With a new urgency in the wake of falling oil prices, Gabon is in the midst of a significant overhaul of its transport infrastructure, rolling out a series of new projects to accelerate diversification efforts. Several of the investments – which include a new port and road upgrades – are scheduled for completion by the end of 2016. When finished, they should help reduce the country’s high transport and handling costs in targeted sectors, including mining and agriculture.
At the heart of Gabon’s transport infrastructure drive is the multi-modal rail-sea port being developed at Owendo, 15 km south of the capital Libreville, at an estimated cost of CFA133.6bn (€200.4m). Scheduled to be operational by early 2017, the Gabon Special Economic Zone (SEZ) Mineral Port will extend over a 45-ha site and house three terminals – one for minerals, with a 10m-tonne capacity per annum; a second facility for fish; and a third for aggregate. It will also include a naval shipyard.
The Owendo complex dovetails with Gabon’s plans to boost the mining sector’s contribution to GDP from 6% to 25% over the next 15-20 years. Currently, the industry is served by just one facility, also located in Owendo: the manganese-exporting port owned by the Compagnie des Mines de l’Ogooué (Comilog). Expanded capacity in Owendo should help improve turnaround times. The Comilog port, for example, saw 130,000 twenty-foot equivalent units (TEUs) of container traffic in 2013, in excess of the port’s handling capacity of 120,000 TEUs.
In addition to connecting with the 648-km Trans-gabonais rail line, which already links Owendo with Franceville in the south-east, Gabon is exploring the development of two additional railways – one linking the Port of Owendo to the export-oriented Nkok SEZ, also near Libreville, and the other connecting the port to the Bélinga iron ore mine in the north-east.
Commodity exports will also benefit from a four-lane highway project currently under way that will link Libreville to the northbound national highway. Scheduled to be completed by the end of 2016, the new highway aims to reduce traffic in the capital and create a more direct point of access to the Nkok SEZ.
The highway forms part of Gabon’s broader national road development plan, which, according to Jean-Pierre Oyiba, minister of infrastructure, public works and regional planning, represents 10-15% of GDP, accounts for around 30-40% of public investment and employs some 15,500 Gabonese nationals.
Other road projects include the 93-km Port-Gentil-Omboué motorway, scheduled for completion in 2017. The CFA102bn (€153m) project aims to improve connectivity with the second city of Port-Gentil – which, in addition to being the epicentre of the hydrocarbons sector, is also being targeted for development of an SEZ, a new port and a fertiliser plant.
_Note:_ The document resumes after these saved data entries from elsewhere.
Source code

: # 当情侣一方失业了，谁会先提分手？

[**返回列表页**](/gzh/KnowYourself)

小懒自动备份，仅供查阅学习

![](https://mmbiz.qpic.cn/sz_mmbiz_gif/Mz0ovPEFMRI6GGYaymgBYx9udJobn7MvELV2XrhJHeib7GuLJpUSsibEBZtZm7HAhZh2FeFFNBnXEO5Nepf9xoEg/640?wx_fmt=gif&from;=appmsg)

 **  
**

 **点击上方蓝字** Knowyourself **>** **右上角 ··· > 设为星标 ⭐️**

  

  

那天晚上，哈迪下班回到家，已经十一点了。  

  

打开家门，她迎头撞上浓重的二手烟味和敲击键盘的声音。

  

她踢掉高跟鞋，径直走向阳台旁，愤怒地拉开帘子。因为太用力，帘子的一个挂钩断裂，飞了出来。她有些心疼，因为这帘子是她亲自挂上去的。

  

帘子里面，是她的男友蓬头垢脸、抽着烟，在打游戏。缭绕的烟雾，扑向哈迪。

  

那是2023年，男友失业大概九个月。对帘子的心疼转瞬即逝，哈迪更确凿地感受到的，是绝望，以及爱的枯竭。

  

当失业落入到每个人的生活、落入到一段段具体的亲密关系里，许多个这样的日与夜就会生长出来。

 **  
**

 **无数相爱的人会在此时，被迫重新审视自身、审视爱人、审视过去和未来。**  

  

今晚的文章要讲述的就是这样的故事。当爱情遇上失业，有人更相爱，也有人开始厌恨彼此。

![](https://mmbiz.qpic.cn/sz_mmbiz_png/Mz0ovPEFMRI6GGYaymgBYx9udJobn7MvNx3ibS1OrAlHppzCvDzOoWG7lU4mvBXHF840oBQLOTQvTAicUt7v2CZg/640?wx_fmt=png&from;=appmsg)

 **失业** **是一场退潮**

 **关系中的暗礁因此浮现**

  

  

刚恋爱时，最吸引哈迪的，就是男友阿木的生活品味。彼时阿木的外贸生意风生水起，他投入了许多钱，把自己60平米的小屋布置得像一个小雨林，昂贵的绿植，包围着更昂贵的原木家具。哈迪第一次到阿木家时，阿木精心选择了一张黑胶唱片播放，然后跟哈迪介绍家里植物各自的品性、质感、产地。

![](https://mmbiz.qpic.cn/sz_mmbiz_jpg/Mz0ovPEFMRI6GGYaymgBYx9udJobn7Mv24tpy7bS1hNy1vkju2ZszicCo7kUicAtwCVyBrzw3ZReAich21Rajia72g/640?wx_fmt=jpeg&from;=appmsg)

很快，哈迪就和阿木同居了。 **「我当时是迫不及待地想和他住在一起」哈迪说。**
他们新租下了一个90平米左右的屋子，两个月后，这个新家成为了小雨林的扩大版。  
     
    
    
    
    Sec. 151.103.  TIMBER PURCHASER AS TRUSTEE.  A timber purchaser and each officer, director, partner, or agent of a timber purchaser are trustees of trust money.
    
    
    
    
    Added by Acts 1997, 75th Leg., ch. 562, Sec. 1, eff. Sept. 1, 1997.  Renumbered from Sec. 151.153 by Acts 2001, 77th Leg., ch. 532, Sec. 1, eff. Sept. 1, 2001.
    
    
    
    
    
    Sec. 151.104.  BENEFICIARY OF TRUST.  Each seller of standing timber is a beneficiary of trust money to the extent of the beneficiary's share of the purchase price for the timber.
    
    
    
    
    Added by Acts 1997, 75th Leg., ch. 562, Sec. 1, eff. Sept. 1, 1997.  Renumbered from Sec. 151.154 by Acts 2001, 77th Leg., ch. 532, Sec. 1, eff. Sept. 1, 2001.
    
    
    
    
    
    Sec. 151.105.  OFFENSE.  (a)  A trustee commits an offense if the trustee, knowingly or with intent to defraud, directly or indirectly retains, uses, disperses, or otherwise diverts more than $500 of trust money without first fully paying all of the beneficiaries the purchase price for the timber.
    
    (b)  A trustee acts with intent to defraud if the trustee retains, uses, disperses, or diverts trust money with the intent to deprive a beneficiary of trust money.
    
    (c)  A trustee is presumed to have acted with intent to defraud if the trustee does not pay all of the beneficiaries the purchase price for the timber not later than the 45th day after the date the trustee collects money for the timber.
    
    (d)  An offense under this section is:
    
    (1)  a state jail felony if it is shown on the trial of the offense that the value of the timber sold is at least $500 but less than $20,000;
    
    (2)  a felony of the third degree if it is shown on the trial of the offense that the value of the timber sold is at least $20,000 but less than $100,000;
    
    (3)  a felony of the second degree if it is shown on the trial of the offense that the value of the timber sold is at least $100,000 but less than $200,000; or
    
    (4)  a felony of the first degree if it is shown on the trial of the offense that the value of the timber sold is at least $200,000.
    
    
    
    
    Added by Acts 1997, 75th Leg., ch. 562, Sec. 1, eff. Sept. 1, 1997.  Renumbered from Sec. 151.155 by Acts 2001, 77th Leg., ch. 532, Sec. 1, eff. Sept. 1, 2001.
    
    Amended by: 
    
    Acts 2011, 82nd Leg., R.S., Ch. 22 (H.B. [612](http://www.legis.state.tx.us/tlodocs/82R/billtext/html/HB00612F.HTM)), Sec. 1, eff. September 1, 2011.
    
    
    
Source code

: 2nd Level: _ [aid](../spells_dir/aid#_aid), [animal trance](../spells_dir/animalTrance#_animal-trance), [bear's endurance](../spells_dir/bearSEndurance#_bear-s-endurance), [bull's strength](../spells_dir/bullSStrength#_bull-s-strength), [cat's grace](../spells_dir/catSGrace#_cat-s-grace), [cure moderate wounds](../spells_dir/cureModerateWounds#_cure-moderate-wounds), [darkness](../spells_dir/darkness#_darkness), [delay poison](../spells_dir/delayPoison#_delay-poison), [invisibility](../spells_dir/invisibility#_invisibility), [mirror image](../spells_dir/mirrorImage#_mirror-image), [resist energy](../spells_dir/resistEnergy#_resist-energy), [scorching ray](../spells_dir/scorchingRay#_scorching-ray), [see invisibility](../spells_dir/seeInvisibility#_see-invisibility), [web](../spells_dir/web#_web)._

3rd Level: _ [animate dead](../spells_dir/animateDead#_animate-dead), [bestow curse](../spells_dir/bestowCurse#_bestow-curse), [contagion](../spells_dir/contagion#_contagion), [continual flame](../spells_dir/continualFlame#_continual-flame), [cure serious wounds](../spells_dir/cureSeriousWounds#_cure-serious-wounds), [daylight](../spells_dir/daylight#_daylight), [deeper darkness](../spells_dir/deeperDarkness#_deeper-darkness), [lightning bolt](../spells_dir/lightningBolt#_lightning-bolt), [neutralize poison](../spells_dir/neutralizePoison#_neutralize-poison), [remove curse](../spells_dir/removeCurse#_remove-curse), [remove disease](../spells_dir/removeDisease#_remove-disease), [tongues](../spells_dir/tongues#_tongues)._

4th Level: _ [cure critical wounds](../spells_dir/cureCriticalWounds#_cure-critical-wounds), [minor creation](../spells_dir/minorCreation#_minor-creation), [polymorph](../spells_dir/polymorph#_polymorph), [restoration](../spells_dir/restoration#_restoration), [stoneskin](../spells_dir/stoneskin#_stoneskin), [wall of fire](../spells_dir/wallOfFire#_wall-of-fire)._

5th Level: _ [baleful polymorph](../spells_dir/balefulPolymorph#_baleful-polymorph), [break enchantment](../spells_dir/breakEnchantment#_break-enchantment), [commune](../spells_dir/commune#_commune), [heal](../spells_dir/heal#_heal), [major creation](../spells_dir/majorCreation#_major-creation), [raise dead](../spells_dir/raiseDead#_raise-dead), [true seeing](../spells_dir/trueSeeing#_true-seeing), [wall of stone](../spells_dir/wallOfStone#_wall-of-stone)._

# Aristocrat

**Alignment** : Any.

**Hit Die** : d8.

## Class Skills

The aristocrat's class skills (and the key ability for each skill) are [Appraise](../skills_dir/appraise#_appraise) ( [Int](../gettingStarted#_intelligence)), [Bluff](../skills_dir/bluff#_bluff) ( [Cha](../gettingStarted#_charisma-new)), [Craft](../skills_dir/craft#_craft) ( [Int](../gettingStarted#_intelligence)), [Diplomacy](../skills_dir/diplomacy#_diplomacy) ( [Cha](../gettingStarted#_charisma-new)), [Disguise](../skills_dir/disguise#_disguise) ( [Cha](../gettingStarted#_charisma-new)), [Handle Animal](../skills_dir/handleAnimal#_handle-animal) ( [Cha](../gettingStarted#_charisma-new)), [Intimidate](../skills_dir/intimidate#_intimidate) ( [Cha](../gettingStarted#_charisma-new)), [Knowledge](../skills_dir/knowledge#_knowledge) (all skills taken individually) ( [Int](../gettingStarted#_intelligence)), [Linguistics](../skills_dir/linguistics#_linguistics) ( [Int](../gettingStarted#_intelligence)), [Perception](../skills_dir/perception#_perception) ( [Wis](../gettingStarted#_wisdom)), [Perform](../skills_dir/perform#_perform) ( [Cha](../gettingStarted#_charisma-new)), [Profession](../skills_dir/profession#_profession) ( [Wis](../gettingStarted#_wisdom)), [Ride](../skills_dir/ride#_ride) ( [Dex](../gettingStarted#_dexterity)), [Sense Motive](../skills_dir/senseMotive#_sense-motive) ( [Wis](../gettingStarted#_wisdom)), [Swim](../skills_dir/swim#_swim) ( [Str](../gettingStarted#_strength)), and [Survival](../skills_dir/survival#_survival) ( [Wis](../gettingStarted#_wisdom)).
Gabon, together with some of its neighbours, is also looking to regional infrastructure investment to reinvigorate growth. Weak transport infrastructure has been identified as a primary hurdle to boosting regional trade and economic growth, with just two of the six capital cities in the CEMAC zone currently connected by highways. At present, intra-regional trade among CEMAC states is minimal and lags behind other economic blocs on the continent. In the East African Community, for example, trade among member states is well above one-third of total trade value, compared to 1.2% in CEMAC, as per data from the United Bank for Africa.
The issue ranked high on the agenda of talks held in Cameroon at the beginning of 2016 between CEMAC ministers of finance and Christine Lagarde, managing director of the IMF. Lagarde had positive words for the countries’ collaborative efforts, while pledging the IMF’s continued support. “Reducing barriers to regional trade and implementing regional infrastructure projects could help to address competitiveness challenges facing the CEMAC countries,” she said.